Past Reviews

Broadway Reviews

The Story of My Life

Theatre Review by Matthew Murray - February 19, 2009

The Story of My Life Music and lyrics by Neil Bartram. Book by Brian Hill. Directed by Richard Maltby, Jr. Set design by Robert Brill. Costume design by Wade Laboissonniere. Lighting design by Ken Billington, Paul Toben. Sound design by Peter Fitzgerald, Carl Casella. Projection design by Dustin O'Neill. Orchestrations by Jonathan Tunick. Cast: Will Chase, Malcolm Gets.
Theatre: Booth Theatre, 222 West 45th Street between Broadway and 8th Avenue
Running time: 90 minutes, with no intermission
Schedule: Tuesday through Saturday at 8 pm, Wednesday and Saturday at 2 pm, Sunday at 3 pm.
Audience: Appropriate for 4 and over. Children under the age of 4 are not permitted in the theatre.
Ticket prices: Orchestra and Mezzanine (Rows A-G) $110, Mezzanine (Row H) $66.50, Premium Seat Price $176.50
Tickets: Telecharge


Malcolm Gets and Will Chase
Photo by Aaron Epstein.

If more musicals had as much heart as The Story of My Life, the sweet and simple little tuner by Neil Bartram and Brian Hill that just opened at the Booth, Broadway would be a better place. But heart alone does not guarantee great - or even good - musicals. And this one is, sadly, neither great nor good. Instead, it's one of the most eye-glazingly navel-gazing new musicals to hit the Main Stem since Sunday in the Park with George nearly 25 years ago.

But unlike James Lapine and Stephen Sondheim's Pulitzer Prize winner, The Story of My Life does not offer even glancing insight into the artistic condition it wants to pretend it treats. It presents Thomas Weaver (Will Chase), a best-selling author of small-town, home-spun tales, struggling to assemble the eulogy he will deliver at the memorial service for his lifelong best friend Alvin Kelby (Malcolm Gets), who refuses to be exorcised until every word is perfect.

Their confrontation is ornamented with the expected disagreements that always crop up within long-running friendships ("Why did we stop talking?"), as well as some predictably astonishing personal revelations that nudge the story along ("Why did you never tell me why you called off your wedding?"). There are also several solos and duets of gilded Hallmark vintage linger lightly in the ear and mind, and enough musing on Thomas's tortured writing process to provide thinking-musical street cred. Even so, the discussion between the man and the ghost that won't unblock his talent is literally all that happens across 90 minutes of playing time.

But in a Broadway theater, there's a fine line between "small" and "inconsequential," which this musical crosses time after time. A number of Bartram's compositions are legitimately standalone beautiful: the intricate "Mrs. Remington," recollecting the elementary school teacher that united the two; "1876," about the book (The Adventures of Tom Sawyer) that inspired Thomas to become a writer; and "Normal," in which Thomas tries to "straighten" out the far-too-unique Alvin. But the lack of in-depth characterizations and an overreliance on repetition and heavy-handed metaphors (be prepared to be assaulted with endless theorizing - and singing - about the "butterfly effect") makes the show seem like little more than a song cycle with delusions of grandeur.
..............................
• What is required:
Answer these from the review of The Story of My Life:
1. Who directed the musical?
2. What running time does the review give for the show?
3. Which book does the song "1876" describe as the one that inspired Thomas to become a writer?

• Provided data:
..............................
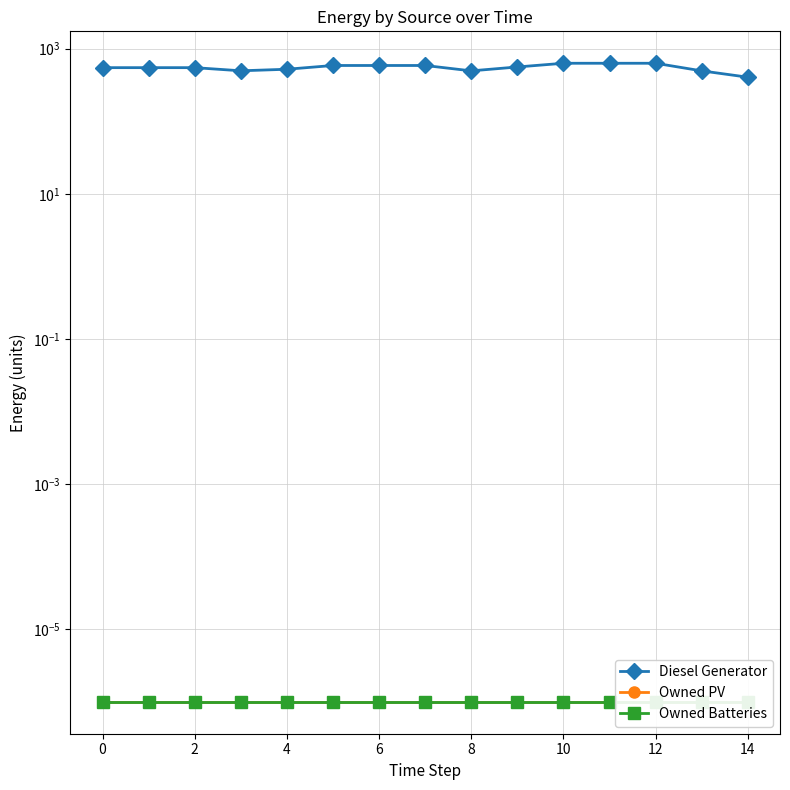

The value of Owned PV at 12 is 0.0. True or false?

True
..............................
• Written answer:
1. Richard Maltby, Jr.
2. 90 minutes, with no intermission.
3. The Adventures of Tom Sawyer.